_Task to carry out_
Quote exactly the lines from the start of the entries to the one with "Once again the", both ends included.

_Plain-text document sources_
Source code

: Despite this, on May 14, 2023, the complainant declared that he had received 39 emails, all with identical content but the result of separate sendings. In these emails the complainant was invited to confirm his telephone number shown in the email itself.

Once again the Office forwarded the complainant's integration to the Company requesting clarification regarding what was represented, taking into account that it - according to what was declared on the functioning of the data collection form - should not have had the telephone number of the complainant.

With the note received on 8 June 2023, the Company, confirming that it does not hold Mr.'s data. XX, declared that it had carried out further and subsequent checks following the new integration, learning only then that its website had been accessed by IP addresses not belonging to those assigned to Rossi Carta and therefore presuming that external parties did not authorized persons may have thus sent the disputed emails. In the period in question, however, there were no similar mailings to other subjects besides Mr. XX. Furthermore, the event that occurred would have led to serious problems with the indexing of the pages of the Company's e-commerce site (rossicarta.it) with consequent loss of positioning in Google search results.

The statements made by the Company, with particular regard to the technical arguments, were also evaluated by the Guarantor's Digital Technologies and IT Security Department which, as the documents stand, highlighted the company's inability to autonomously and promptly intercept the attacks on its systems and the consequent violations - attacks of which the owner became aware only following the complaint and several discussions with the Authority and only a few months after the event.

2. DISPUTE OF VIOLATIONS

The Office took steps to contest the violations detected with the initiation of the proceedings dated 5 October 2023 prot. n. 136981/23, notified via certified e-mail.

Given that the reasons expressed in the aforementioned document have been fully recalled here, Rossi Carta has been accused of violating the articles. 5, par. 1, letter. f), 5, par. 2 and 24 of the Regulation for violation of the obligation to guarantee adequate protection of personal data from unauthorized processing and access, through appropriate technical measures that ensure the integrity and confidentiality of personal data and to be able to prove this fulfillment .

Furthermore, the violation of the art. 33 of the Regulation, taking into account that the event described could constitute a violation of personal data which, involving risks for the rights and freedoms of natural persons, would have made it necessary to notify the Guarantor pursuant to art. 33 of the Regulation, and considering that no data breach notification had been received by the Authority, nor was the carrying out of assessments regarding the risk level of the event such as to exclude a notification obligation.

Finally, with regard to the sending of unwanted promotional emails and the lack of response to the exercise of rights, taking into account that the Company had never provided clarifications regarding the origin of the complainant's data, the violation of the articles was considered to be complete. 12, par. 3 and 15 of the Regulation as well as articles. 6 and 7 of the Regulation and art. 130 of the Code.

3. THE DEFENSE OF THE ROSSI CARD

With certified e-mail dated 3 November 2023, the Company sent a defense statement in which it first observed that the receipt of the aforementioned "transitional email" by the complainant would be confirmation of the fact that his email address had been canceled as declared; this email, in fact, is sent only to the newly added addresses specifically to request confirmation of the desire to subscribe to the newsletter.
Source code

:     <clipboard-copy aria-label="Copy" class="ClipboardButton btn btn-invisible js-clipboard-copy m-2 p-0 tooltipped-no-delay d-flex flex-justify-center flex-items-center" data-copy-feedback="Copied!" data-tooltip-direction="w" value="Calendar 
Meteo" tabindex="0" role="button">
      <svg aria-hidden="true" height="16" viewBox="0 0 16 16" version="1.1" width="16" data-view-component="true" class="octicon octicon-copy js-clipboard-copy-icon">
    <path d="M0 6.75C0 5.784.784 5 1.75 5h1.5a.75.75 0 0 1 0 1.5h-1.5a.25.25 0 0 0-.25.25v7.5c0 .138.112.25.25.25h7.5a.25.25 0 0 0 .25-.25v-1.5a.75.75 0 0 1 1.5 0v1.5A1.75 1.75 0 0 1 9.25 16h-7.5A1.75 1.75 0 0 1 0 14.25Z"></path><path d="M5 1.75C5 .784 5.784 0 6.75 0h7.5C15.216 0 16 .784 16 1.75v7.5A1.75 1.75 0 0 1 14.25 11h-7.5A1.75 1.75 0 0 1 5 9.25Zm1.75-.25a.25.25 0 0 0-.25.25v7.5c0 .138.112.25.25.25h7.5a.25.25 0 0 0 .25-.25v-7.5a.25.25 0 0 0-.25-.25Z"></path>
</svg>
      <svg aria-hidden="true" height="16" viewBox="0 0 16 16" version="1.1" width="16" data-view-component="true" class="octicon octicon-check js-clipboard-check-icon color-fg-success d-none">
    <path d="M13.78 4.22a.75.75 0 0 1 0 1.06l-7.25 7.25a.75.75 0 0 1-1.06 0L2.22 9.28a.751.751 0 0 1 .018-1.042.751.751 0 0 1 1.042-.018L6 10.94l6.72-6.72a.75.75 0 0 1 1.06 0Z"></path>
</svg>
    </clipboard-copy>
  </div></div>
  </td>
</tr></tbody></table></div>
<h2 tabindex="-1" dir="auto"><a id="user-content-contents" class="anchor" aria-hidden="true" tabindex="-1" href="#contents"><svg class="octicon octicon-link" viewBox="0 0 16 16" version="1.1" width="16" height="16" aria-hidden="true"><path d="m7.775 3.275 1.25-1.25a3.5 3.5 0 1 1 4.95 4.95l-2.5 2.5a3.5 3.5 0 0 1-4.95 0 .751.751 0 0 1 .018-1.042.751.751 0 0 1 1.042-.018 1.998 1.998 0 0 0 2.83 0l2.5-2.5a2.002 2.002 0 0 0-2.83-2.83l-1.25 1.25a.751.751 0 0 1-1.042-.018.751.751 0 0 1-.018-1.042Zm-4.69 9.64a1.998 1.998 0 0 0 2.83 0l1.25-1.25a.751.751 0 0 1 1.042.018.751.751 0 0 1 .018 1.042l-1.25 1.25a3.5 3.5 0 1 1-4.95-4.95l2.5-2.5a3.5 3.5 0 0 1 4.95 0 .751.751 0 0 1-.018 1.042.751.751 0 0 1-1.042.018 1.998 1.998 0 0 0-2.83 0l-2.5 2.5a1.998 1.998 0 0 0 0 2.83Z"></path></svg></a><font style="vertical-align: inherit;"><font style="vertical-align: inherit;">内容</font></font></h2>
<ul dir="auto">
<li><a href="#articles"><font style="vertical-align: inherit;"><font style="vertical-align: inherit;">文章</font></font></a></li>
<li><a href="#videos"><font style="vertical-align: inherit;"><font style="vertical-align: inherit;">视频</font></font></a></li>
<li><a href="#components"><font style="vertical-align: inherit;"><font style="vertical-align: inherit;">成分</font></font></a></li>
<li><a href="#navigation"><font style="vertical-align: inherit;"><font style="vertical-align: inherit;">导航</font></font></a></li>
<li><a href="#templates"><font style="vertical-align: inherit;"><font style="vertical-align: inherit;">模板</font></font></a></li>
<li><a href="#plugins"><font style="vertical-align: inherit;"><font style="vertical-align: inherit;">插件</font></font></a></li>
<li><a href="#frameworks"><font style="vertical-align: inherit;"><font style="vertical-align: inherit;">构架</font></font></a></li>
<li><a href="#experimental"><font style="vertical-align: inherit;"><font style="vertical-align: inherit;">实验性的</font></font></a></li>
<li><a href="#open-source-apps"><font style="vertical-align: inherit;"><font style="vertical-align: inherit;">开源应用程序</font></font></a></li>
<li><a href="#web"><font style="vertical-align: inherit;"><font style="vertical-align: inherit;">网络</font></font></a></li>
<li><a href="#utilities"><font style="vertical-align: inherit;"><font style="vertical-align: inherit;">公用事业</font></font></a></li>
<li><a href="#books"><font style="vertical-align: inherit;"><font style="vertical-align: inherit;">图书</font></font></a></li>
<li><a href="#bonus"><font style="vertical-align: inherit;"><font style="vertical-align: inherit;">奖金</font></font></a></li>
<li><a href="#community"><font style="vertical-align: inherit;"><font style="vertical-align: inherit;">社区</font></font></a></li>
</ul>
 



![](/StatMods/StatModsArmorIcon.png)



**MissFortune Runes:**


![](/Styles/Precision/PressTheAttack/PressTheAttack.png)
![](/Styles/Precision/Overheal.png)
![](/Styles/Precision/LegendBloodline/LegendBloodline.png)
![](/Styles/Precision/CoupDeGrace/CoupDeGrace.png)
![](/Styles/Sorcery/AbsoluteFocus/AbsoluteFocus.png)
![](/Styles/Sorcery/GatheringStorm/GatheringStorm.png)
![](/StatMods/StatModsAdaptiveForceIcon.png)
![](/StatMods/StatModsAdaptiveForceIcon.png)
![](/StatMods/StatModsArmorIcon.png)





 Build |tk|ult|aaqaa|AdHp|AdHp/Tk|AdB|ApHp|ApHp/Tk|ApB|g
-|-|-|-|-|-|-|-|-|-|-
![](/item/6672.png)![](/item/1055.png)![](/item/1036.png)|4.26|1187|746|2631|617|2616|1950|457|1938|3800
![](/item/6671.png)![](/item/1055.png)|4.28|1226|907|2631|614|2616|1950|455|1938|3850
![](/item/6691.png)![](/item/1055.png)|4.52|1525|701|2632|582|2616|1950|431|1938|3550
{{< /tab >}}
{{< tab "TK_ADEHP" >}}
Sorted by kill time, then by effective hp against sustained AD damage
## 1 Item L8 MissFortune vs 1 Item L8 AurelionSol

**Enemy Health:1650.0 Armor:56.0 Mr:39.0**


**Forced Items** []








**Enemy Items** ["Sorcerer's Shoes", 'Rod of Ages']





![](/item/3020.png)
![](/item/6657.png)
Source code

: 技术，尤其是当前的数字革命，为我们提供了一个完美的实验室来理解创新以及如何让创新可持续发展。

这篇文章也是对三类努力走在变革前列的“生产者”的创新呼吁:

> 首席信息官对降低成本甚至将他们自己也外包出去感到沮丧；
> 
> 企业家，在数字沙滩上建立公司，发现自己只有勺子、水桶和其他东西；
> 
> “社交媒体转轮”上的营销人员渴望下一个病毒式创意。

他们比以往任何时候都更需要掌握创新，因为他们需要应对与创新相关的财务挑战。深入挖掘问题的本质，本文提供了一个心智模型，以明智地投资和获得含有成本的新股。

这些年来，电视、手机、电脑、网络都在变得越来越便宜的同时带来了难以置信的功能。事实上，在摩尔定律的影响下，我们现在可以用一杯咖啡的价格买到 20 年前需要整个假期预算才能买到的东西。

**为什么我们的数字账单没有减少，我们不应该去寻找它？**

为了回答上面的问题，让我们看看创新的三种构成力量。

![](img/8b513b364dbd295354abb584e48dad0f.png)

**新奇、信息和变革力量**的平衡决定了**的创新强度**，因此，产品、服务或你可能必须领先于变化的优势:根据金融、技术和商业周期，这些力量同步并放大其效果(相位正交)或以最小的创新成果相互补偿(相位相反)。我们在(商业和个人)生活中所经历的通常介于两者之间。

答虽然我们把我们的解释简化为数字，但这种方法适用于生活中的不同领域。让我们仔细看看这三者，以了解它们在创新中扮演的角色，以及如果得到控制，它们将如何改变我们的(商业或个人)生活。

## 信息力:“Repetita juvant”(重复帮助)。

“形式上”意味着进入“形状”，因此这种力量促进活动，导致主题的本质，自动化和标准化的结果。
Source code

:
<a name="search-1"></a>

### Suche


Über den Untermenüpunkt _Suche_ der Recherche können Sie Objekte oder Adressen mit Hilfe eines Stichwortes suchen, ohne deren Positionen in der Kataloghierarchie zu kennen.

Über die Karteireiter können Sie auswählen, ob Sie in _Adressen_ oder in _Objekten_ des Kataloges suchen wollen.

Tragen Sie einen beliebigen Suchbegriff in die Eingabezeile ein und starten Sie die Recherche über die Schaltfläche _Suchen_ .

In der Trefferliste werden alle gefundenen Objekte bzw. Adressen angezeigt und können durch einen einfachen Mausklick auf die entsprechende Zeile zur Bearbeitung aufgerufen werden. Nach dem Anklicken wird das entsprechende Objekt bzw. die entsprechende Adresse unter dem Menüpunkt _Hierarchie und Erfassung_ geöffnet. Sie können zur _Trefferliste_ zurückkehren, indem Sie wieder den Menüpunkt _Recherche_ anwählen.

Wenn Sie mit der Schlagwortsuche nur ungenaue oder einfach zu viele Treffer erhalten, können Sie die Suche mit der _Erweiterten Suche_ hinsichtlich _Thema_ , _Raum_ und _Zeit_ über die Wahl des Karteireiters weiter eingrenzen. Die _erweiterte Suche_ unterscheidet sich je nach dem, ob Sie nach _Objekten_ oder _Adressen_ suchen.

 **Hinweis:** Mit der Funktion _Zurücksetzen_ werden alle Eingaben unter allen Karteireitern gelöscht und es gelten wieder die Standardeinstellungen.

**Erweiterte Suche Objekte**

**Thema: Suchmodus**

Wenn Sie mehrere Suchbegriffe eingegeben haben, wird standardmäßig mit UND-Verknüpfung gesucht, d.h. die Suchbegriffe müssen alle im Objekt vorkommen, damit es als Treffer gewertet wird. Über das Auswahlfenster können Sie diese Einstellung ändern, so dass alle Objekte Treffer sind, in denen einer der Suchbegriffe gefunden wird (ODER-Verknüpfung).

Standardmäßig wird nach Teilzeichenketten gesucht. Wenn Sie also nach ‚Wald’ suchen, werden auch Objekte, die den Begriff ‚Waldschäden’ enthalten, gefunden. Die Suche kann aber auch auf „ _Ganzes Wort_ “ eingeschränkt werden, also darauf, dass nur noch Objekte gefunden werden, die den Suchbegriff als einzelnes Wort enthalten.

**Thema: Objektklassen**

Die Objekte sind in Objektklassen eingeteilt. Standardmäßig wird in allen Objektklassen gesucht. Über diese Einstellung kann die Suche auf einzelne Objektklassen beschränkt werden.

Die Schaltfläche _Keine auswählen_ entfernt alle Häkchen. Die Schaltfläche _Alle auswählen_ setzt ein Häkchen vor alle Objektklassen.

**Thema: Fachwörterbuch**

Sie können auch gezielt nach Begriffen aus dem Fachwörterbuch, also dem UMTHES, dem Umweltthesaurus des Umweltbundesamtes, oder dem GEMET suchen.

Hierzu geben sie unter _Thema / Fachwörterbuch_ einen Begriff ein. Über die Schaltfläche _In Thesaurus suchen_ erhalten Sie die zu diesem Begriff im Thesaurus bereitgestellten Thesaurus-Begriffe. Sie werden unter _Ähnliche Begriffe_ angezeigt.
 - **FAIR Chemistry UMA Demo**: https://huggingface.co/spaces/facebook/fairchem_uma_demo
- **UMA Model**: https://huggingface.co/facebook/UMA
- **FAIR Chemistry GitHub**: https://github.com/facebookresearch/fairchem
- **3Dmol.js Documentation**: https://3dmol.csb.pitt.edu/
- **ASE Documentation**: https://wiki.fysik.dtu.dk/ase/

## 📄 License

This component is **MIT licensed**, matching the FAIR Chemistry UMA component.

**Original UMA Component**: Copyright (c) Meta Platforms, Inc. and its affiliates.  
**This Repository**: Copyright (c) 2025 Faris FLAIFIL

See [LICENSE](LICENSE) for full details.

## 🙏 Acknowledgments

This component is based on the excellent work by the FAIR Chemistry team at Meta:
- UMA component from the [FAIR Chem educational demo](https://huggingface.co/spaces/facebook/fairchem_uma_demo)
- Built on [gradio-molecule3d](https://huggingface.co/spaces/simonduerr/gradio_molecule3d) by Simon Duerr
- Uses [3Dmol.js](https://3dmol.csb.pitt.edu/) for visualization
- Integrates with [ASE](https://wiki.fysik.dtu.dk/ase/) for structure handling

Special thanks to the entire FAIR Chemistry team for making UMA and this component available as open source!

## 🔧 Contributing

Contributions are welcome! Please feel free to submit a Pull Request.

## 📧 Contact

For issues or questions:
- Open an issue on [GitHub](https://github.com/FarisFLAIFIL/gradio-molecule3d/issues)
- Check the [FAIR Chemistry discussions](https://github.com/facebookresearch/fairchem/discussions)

_Written answer_
Source code

: Despite this, on May 14, 2023, the complainant declared that he had received 39 emails, all with identical content but the result of separate sendings. In these emails the complainant was invited to confirm his telephone number shown in the email itself.

Once again the Office forwarded the complainant's integration to the Company requesting clarification regarding what was represented, taking into account that it - according to what was declared on the functioning of the data collection form - should not have had the telephone number of the complainant.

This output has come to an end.